#### TASK GOAL
Rewrite all of the data below, putting "catalog / barcode" wherever "catalogue / barcode" appears and keeping everything else the same. Leave the pictures out of your answer.

#### RECORDS PROVIDED
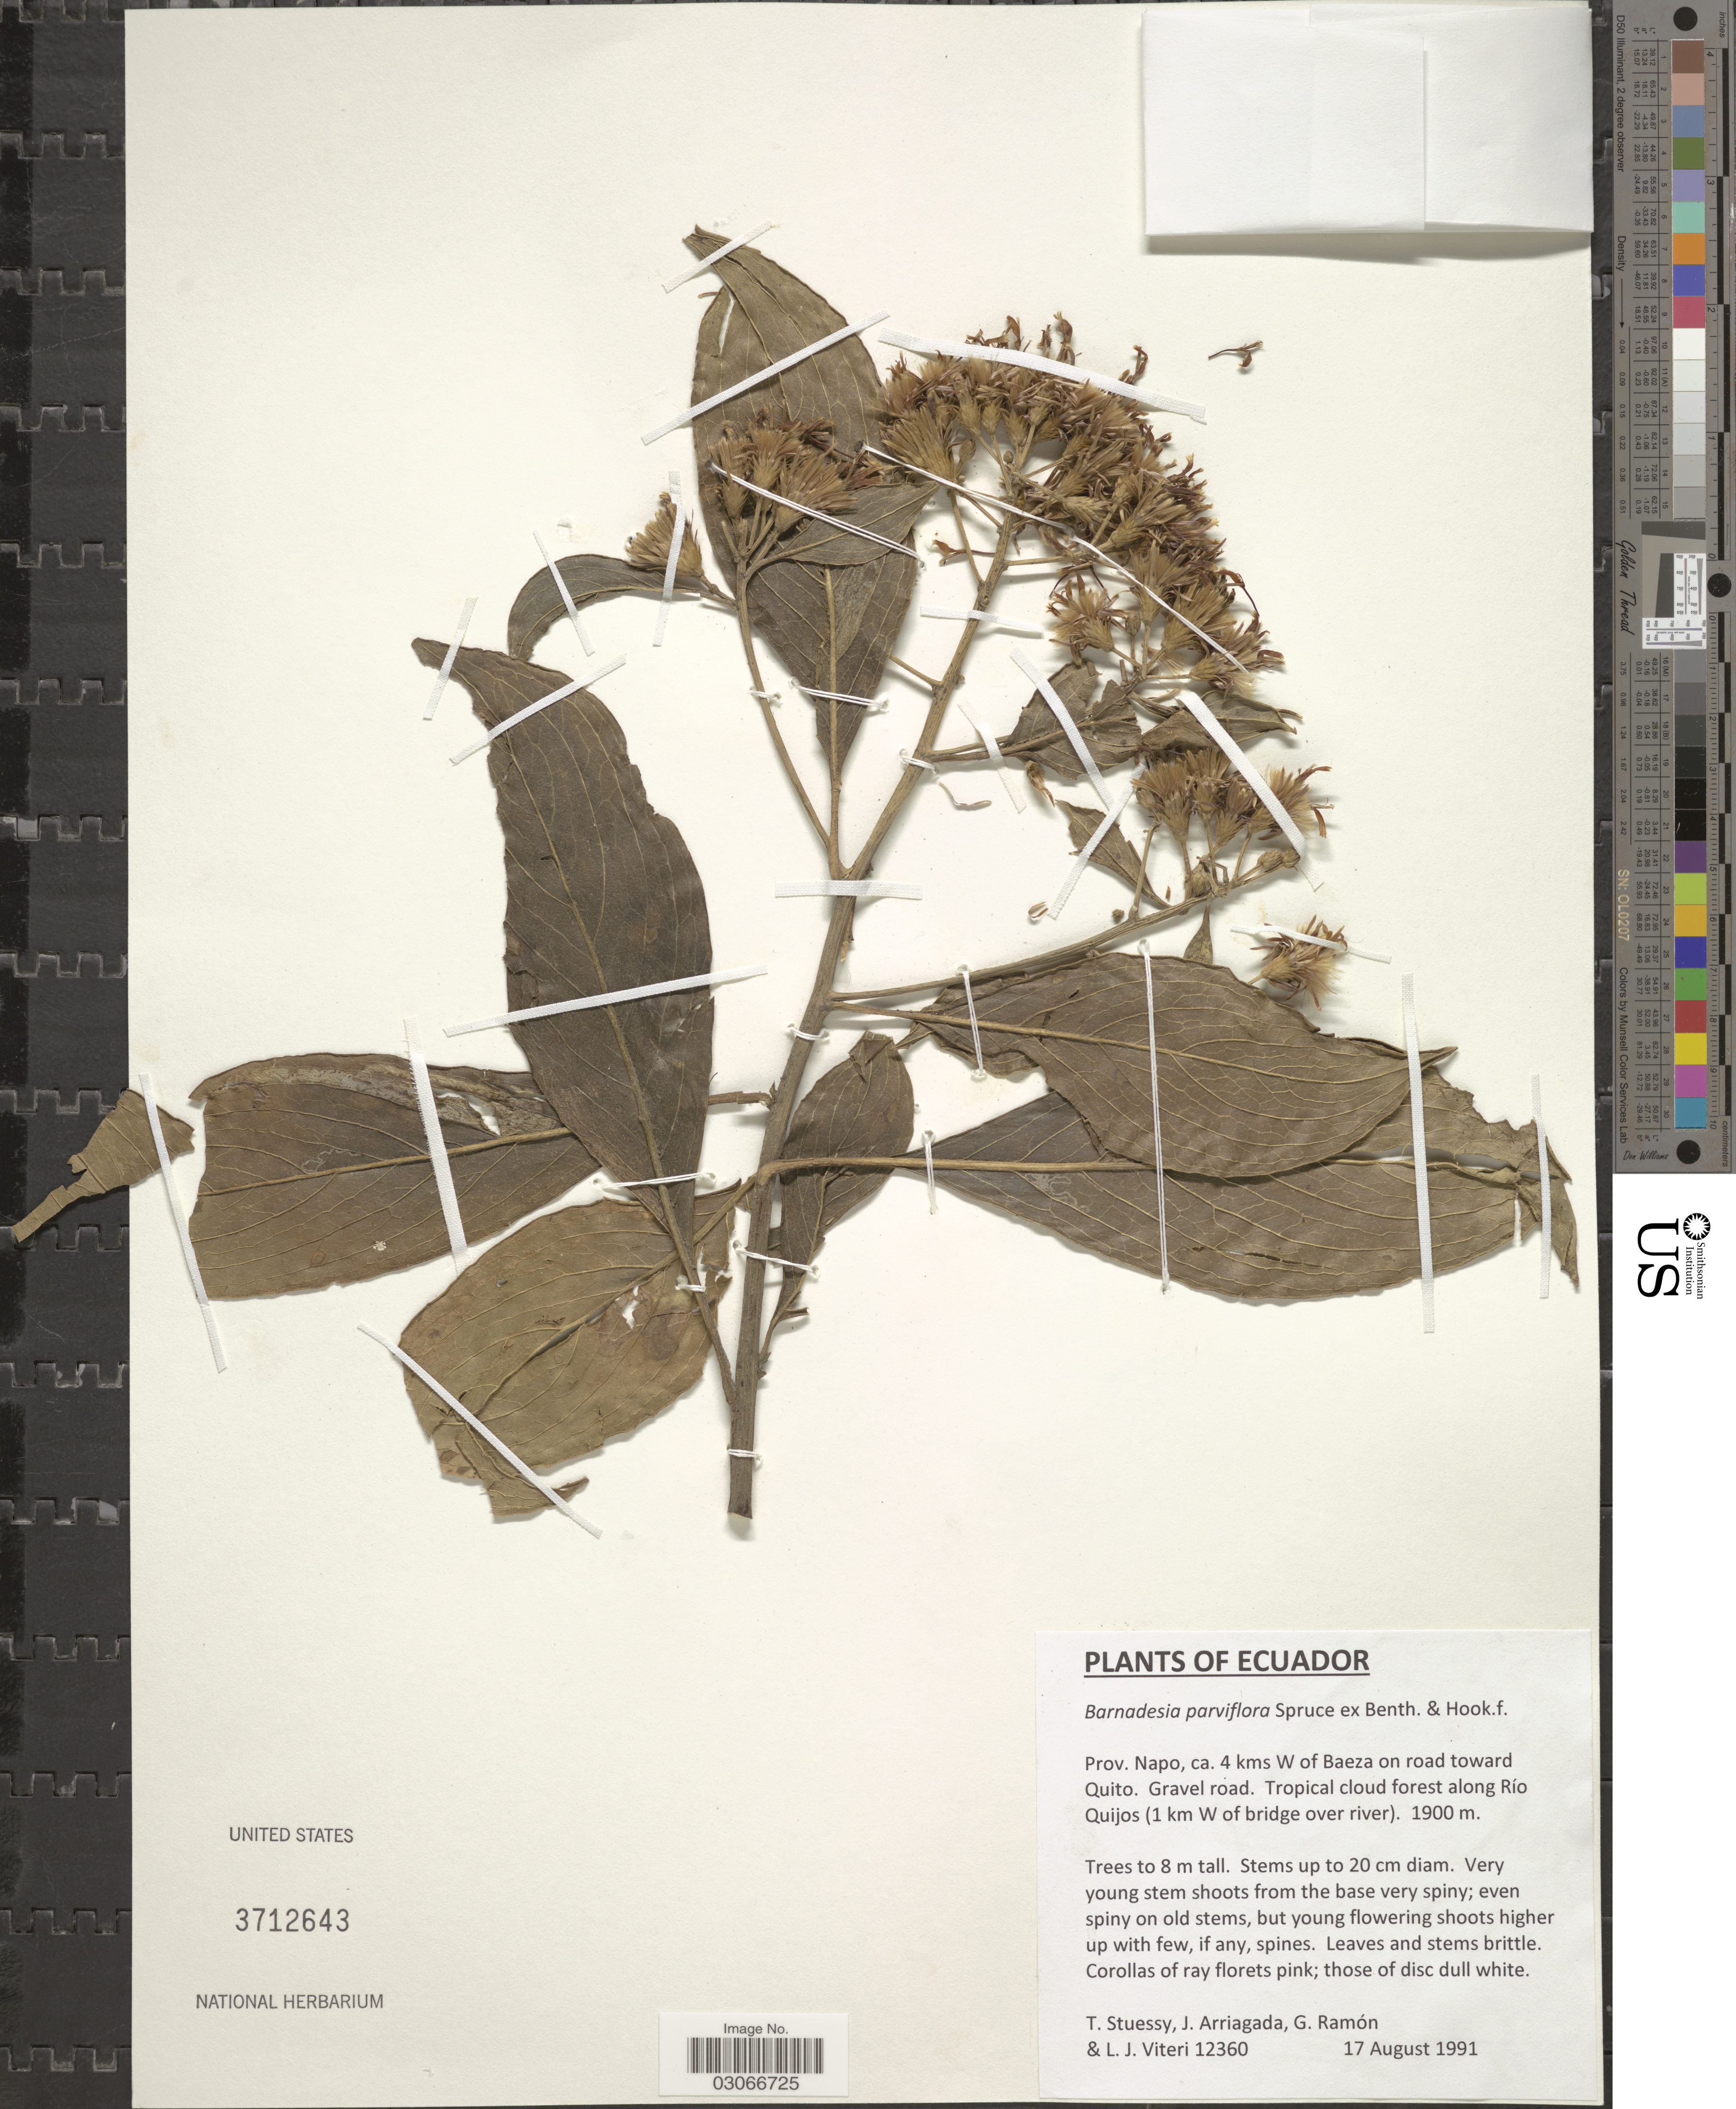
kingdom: Plantae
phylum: Tracheophyta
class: Magnoliopsida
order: Asterales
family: Asteraceae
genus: Barnadesia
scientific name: Barnadesia parviflora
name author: Spruce ex Benth. & Hook. f.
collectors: T. Steussy, J. Arriagada, G. Ramón & L. Viteri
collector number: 12360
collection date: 1991-08-17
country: Ecuador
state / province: Napo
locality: Ca. 4 kms W of Baeza on road toward Quito. Gravel road. Tropical cloud forest along Río Quijos (1 km W of bridge over river).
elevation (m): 1900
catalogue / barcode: US 3712643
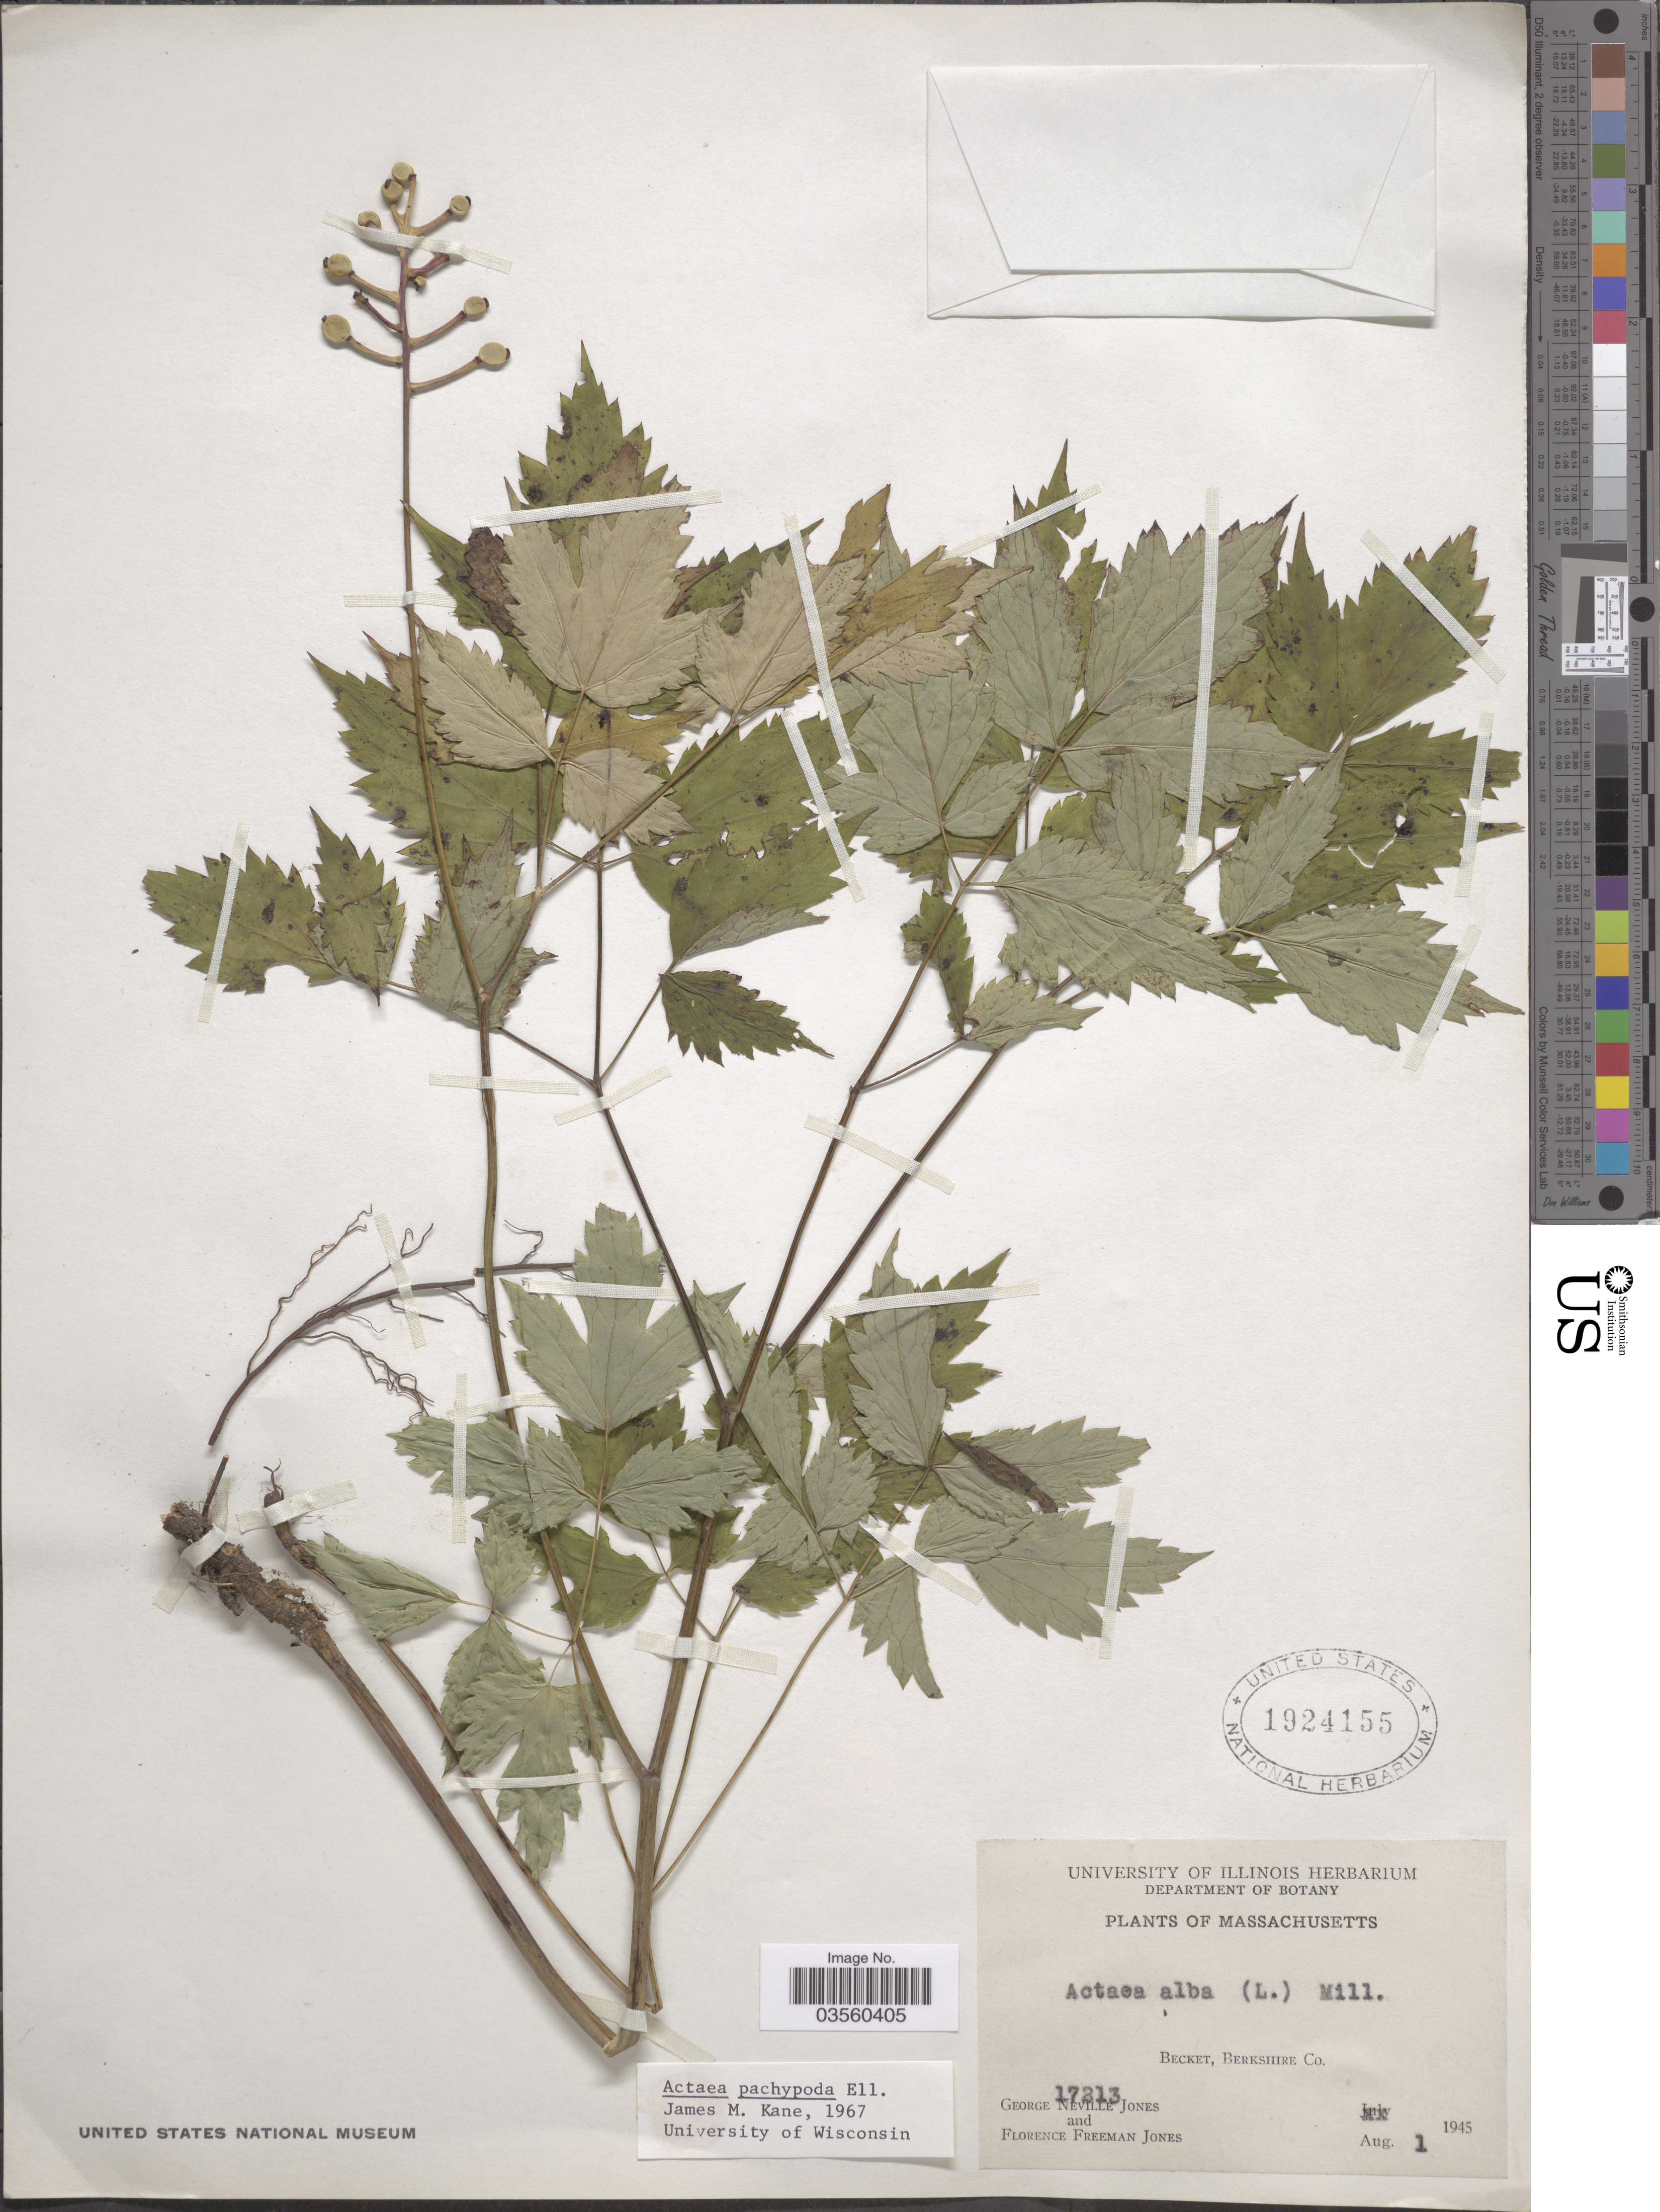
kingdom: Plantae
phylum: Tracheophyta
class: Magnoliopsida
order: Ranunculales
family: Ranunculaceae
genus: Actaea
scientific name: Actaea pachypoda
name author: Elliott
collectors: G. N. Jones & F. F. Jones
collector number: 17213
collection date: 1945-08-01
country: United States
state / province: Massachusetts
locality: Becket, Berkshire Co.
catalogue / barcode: US 1924155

#### EXERCISE ANSWER
kingdom: Plantae
phylum: Tracheophyta
class: Magnoliopsida
order: Asterales
family: Asteraceae
genus: Barnadesia
scientific name: Barnadesia parviflora
name author: Spruce ex Benth. & Hook. f.
collectors: T. Steussy, J. Arriagada, G. Ramón & L. Viteri
collector number: 12360
collection date: 1991-08-17
country: Ecuador
state / province: Napo
locality: Ca. 4 kms W of Baeza on road toward Quito. Gravel road. Tropical cloud forest along Río Quijos (1 km W of bridge over river).
elevation (m): 1900
catalog / barcode: US 3712643
kingdom: Plantae
phylum: Tracheophyta
class: Magnoliopsida
order: Ranunculales
family: Ranunculaceae
genus: Actaea
scientific name: Actaea pachypoda
name author: Elliott
collectors: G. N. Jones & F. F. Jones
collector number: 17213
collection date: 1945-08-01
country: United States
state / province: Massachusetts
locality: Becket, Berkshire Co.
catalog / barcode: US 1924155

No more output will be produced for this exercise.